Among the treasures of the Gotha Research Library at the University of Erfurt are 30 volumes showing - executed in pen and ink - historical coins from ancient Rome to Charles V. Jacopo Strada, antiquarian, architect and antique dealer, created this work in the mid-16th century for his patron Johann Jakob Fugger. In addition to these volumes of drawings, the "Magnum ac Novum Opus," Strada also compiled eleven volumes of structured and methodical descriptions, annotations, and provenances of the coins depicted.
In a project funded by the German Research Foundation, these two sources have been studied together for the first time at the Gotha Research Centre of the University of Erfurt in order to trace Strada's interpretations of the coins and to study in detail the approach of early modern antiquarians.

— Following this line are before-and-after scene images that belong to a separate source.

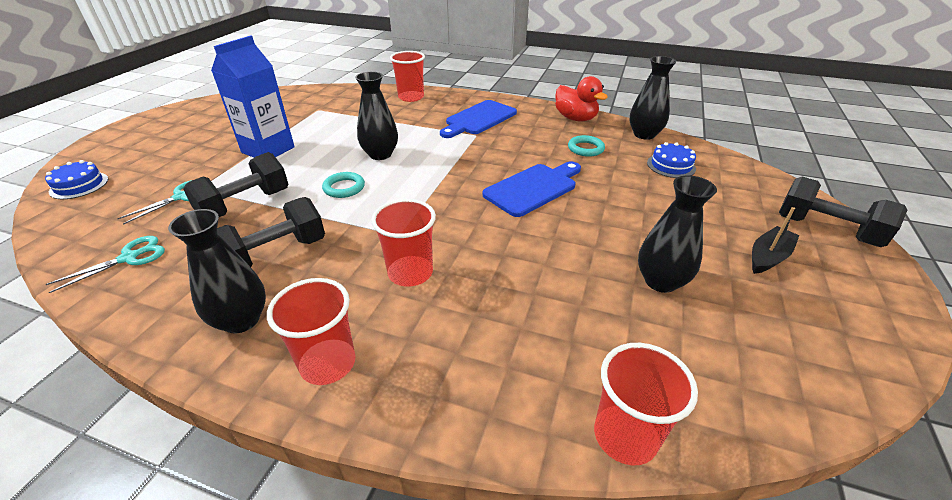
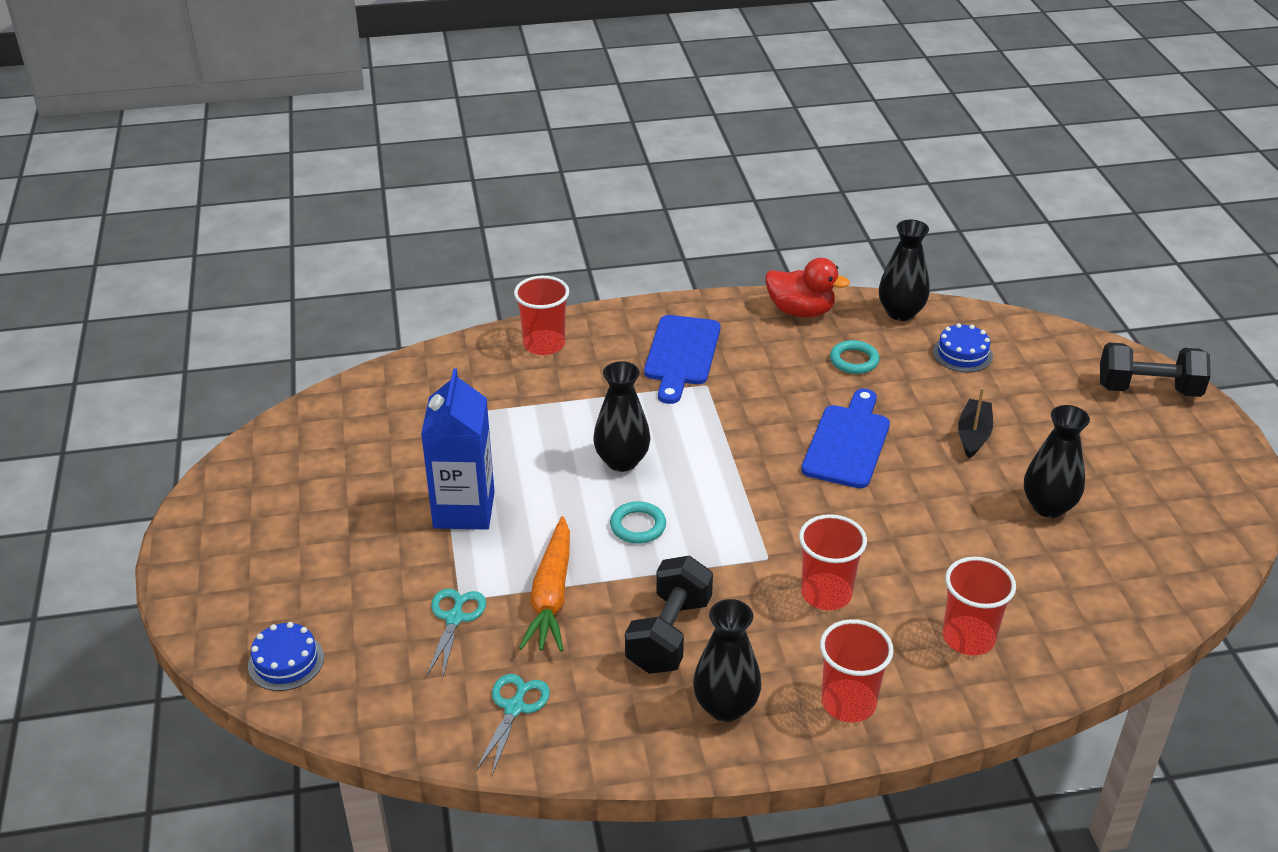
camera: 30 degrees left, 0 degrees up
(245, 205) = (551, 595): black dumbbell -> orange carrot
(625, 436) = (1110, 647): red cup -> red cup (968, 638)
(768, 257) = (1117, 442): black boat -> black boat (973, 435)

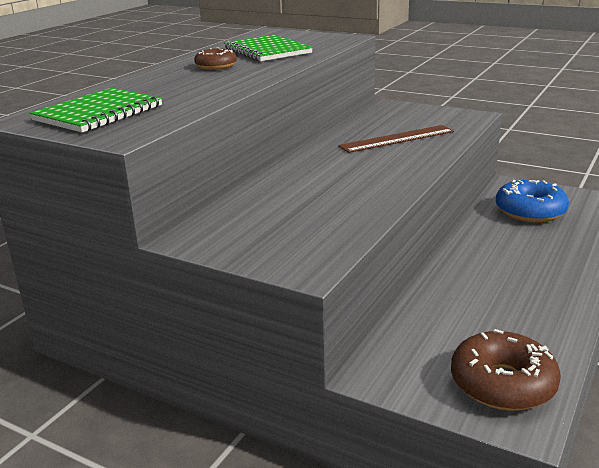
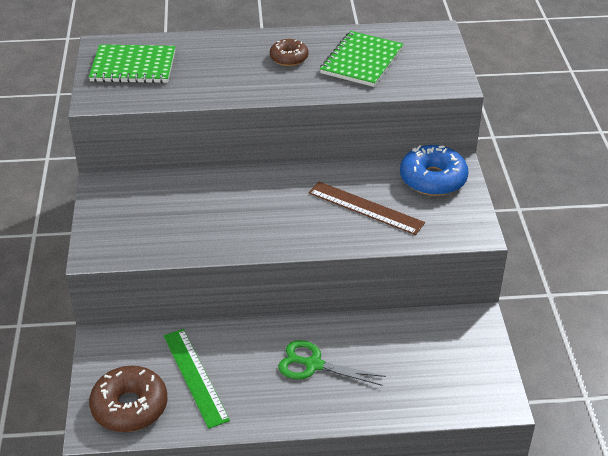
camera: 55 degrees right, 15 degrees up
(483, 327) = (195, 377): none -> green ruler
(513, 260) = (313, 364): none -> green scissors
(530, 211) = (423, 350): blue donut -> blue donut (433, 179)

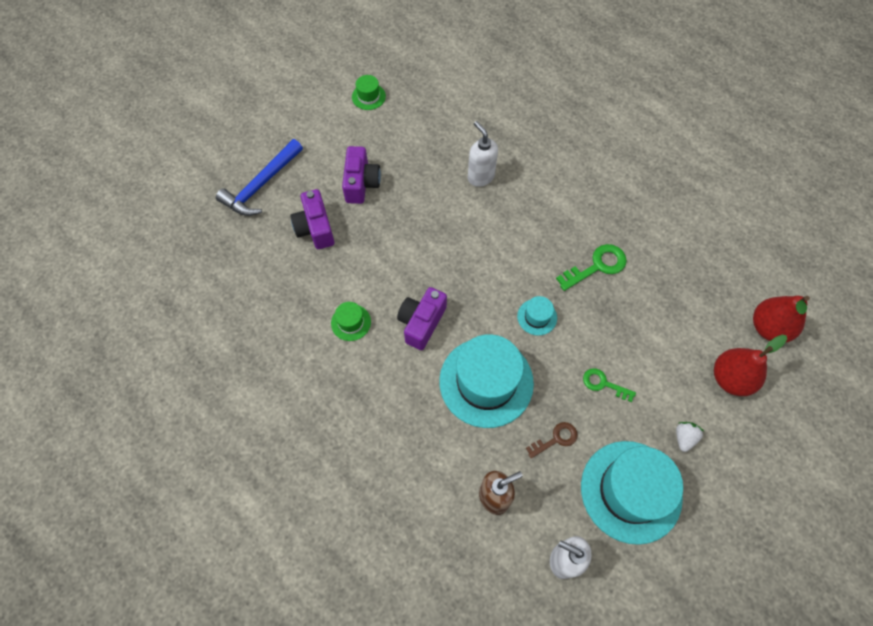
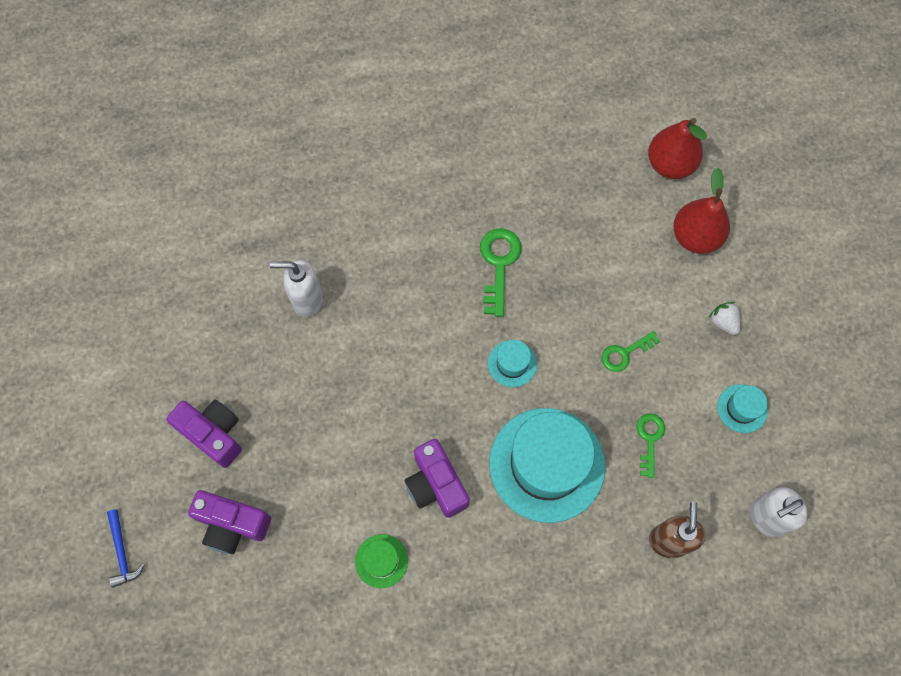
camera: 55 degrees left, 5 degrees up
(261, 185) = (122, 552): blue hammer -> blue hammer, size x0.52
(368, 96) = (99, 346): green hat -> none
(556, 439) = (649, 439): brown key -> green key
(631, 491) = (742, 408): turquoise hat -> turquoise hat, size x0.44

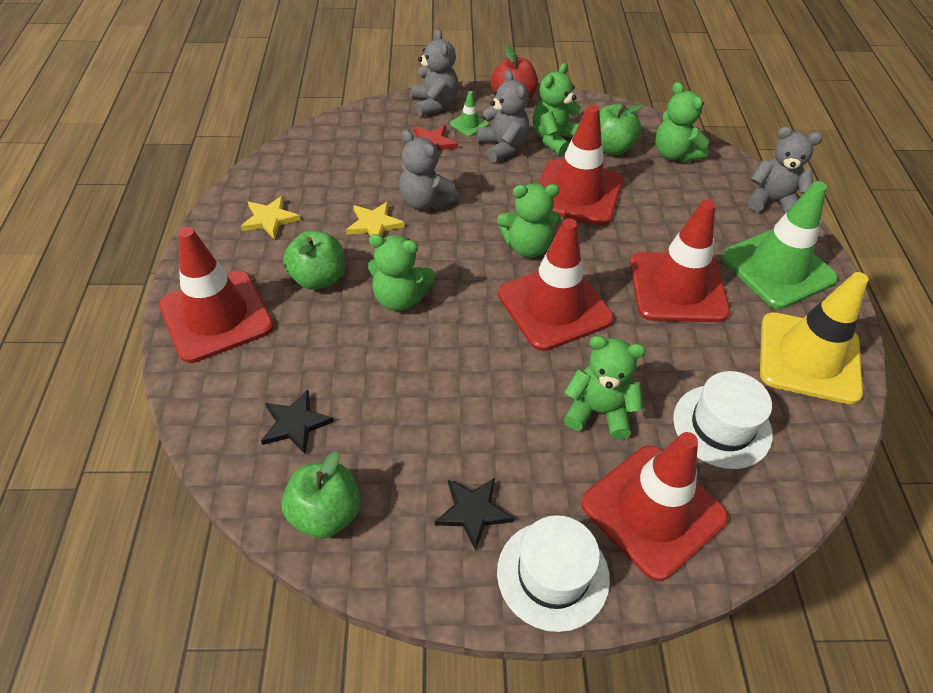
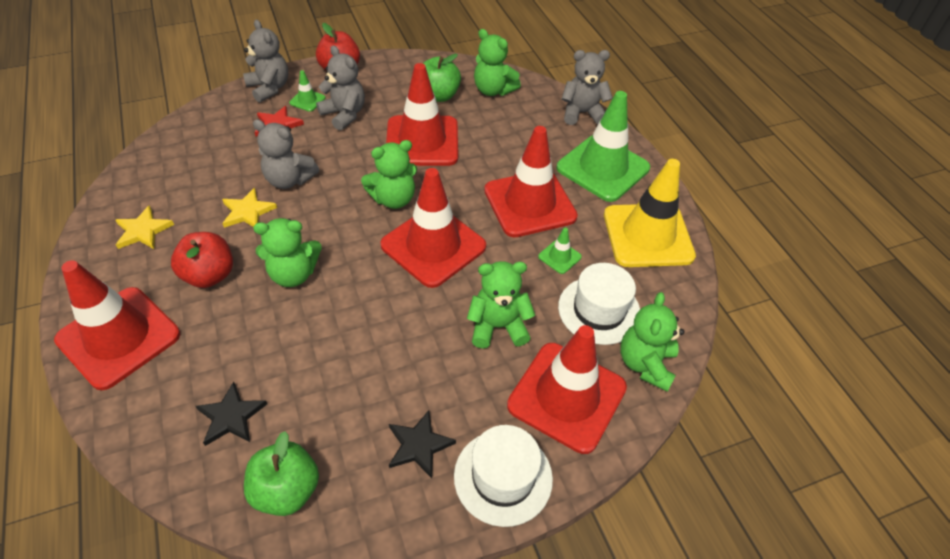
camera: 20 degrees left, 0 degrees up
(318, 278) = (209, 275): green apple -> red apple
(554, 139) = (387, 98): green teddy bear -> green teddy bear (645, 364)
(694, 354) = (559, 257): none -> green traffic cone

After seven years of the project, funded by the DFG with more than € 1,260,000, Dr Volker Heenes (Archaeology) and Dr Dirk Jacob Jansen (Art History) have now presented the first volume with their results, which places the "Magnum ac novum opus" in the scientific history of numismatics. The richly illustrated book Jacopo Strada's Magnum Ac Novum Opus. A Sixteenth-Century Corpus of Ancient Numismatics is published in the series "CYRIACUS. Studies in the Reception of Antiquity".